===== Material for the task

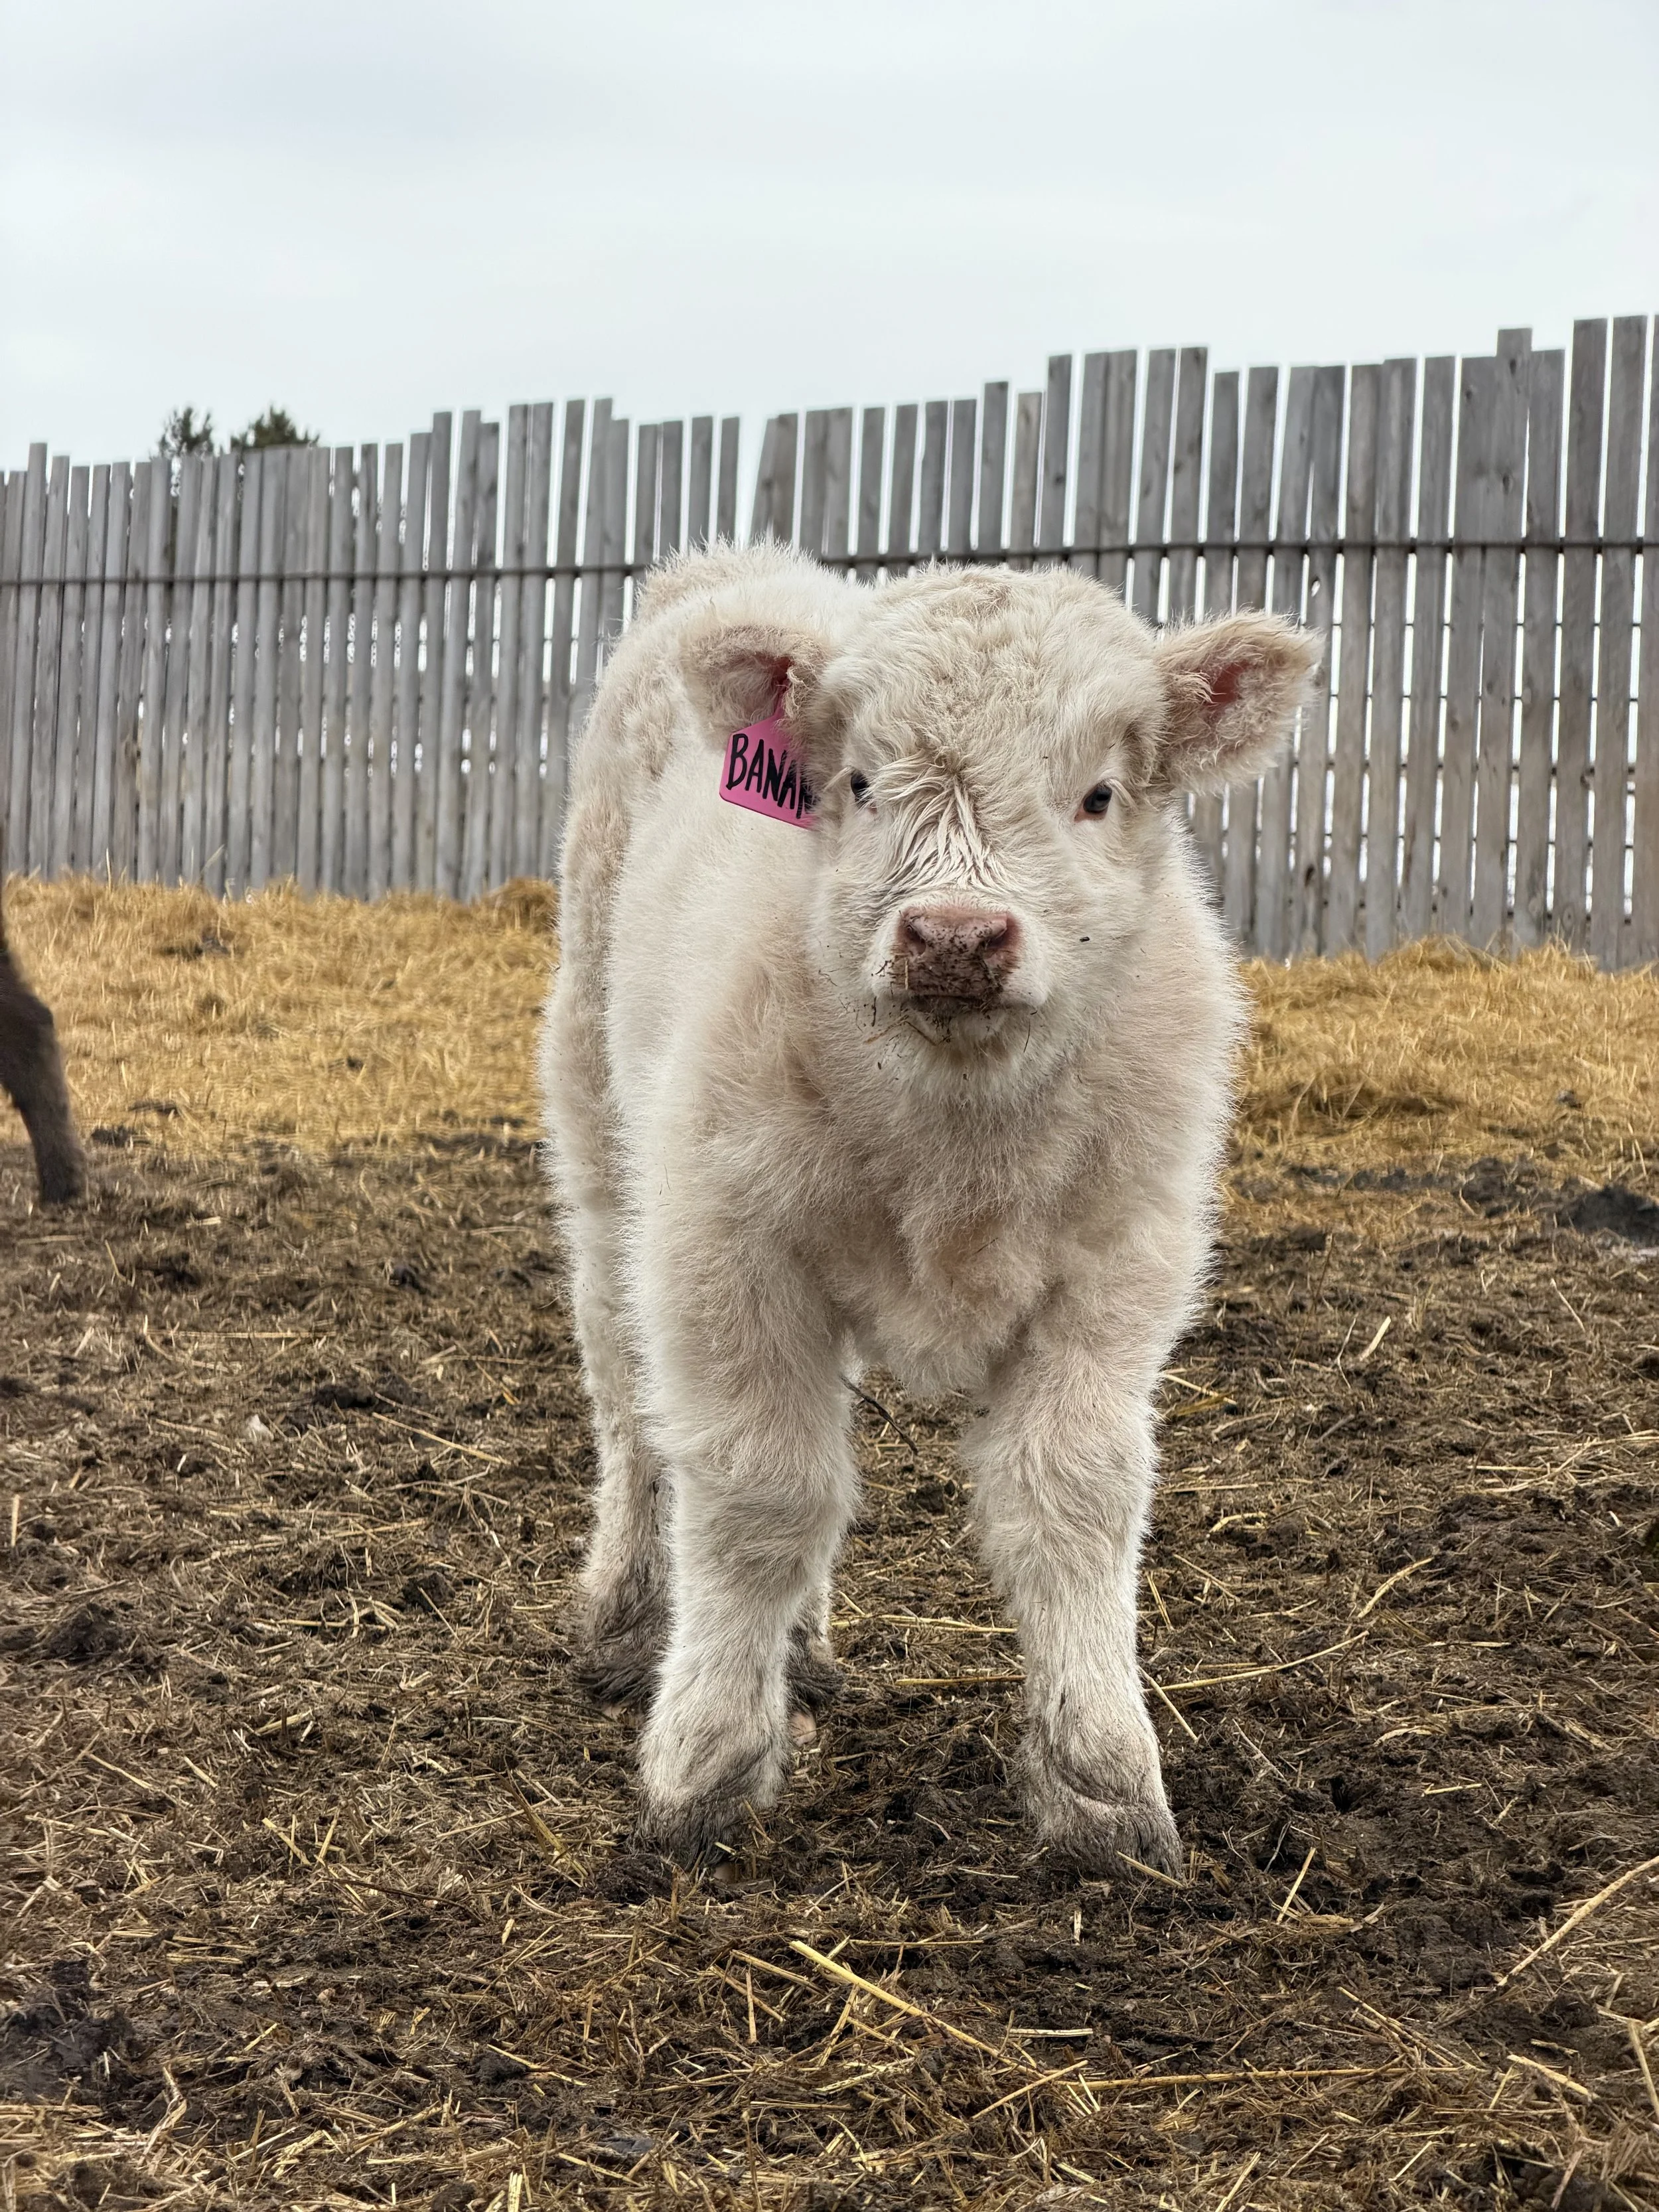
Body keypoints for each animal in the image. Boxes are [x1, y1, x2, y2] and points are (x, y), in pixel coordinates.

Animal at [540, 542, 1317, 1875]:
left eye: (1098, 794)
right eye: (857, 782)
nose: (954, 937)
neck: (958, 1136)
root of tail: (737, 564)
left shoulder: (1120, 1268)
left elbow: (1075, 1493)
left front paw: (1105, 1782)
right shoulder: (723, 1245)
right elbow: (760, 1492)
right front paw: (706, 1766)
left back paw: (807, 1646)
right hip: (598, 1124)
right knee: (628, 1398)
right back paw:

==========

Exercise description:
Repeat every entry exactly, but leave out the pictures.

Exercise response:
Body keypoints for each animal in the image. Boxes are [x1, y1, x2, y2] and points are (x, y), in pixel coordinates.

Animal at [540, 542, 1317, 1875]:
left eye: (1098, 794)
right eye: (857, 782)
nose: (954, 937)
neck: (958, 1136)
root of tail: (737, 564)
left shoulder: (1120, 1268)
left elbow: (1075, 1493)
left front paw: (1105, 1782)
right shoulder: (723, 1245)
right elbow: (760, 1492)
right front paw: (706, 1766)
left back paw: (807, 1646)
right hip: (598, 1124)
right knee: (628, 1398)
right back paw:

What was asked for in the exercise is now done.